Assignment: Wherever "depth" appears in a line of the records below, count that line, and report only the number.

Given records:
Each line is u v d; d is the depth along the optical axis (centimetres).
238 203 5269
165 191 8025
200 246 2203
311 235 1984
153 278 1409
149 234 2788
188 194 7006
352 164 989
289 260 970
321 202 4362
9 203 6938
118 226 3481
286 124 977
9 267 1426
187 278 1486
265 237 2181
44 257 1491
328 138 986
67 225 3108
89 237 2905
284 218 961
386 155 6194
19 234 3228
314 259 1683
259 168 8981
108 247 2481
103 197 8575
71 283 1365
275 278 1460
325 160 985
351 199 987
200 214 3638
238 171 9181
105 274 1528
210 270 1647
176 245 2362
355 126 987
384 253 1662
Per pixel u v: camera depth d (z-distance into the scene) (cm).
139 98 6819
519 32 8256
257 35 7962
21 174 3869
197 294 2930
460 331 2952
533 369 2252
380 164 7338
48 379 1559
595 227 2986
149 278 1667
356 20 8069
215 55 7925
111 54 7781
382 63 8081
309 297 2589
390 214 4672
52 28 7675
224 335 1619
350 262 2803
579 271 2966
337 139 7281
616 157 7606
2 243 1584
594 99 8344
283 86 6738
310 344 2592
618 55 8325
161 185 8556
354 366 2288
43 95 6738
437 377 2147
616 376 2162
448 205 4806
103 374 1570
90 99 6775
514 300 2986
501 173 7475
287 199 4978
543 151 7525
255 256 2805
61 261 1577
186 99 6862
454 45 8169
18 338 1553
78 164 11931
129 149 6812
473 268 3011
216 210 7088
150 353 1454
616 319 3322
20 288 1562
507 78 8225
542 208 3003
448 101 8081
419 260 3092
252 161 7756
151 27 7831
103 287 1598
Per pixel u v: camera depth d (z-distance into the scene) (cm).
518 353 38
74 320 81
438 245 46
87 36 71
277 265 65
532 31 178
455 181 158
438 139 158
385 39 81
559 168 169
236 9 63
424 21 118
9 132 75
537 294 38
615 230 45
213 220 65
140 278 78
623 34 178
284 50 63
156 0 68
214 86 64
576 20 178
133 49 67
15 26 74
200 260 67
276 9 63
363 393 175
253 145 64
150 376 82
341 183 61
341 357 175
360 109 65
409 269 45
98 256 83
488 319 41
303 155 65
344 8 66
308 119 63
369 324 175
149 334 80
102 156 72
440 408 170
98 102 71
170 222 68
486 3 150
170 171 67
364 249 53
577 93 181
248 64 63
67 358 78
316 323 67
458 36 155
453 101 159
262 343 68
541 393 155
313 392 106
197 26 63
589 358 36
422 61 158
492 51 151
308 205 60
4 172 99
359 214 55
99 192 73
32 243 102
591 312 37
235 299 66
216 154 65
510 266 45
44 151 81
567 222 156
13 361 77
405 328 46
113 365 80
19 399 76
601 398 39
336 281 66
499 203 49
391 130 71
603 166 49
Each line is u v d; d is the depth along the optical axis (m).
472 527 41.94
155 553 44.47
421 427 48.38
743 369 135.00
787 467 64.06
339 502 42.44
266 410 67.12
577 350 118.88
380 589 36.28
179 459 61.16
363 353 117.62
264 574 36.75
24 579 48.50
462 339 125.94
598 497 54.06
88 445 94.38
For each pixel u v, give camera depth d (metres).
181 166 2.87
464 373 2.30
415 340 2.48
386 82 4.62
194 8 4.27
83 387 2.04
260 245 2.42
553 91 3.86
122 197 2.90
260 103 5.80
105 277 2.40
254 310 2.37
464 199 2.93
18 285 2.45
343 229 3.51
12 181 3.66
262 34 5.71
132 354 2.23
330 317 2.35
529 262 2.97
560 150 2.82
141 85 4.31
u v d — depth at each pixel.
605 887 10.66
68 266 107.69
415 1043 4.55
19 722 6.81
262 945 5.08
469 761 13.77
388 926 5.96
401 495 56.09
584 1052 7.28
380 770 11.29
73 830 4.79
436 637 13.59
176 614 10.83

Output: 6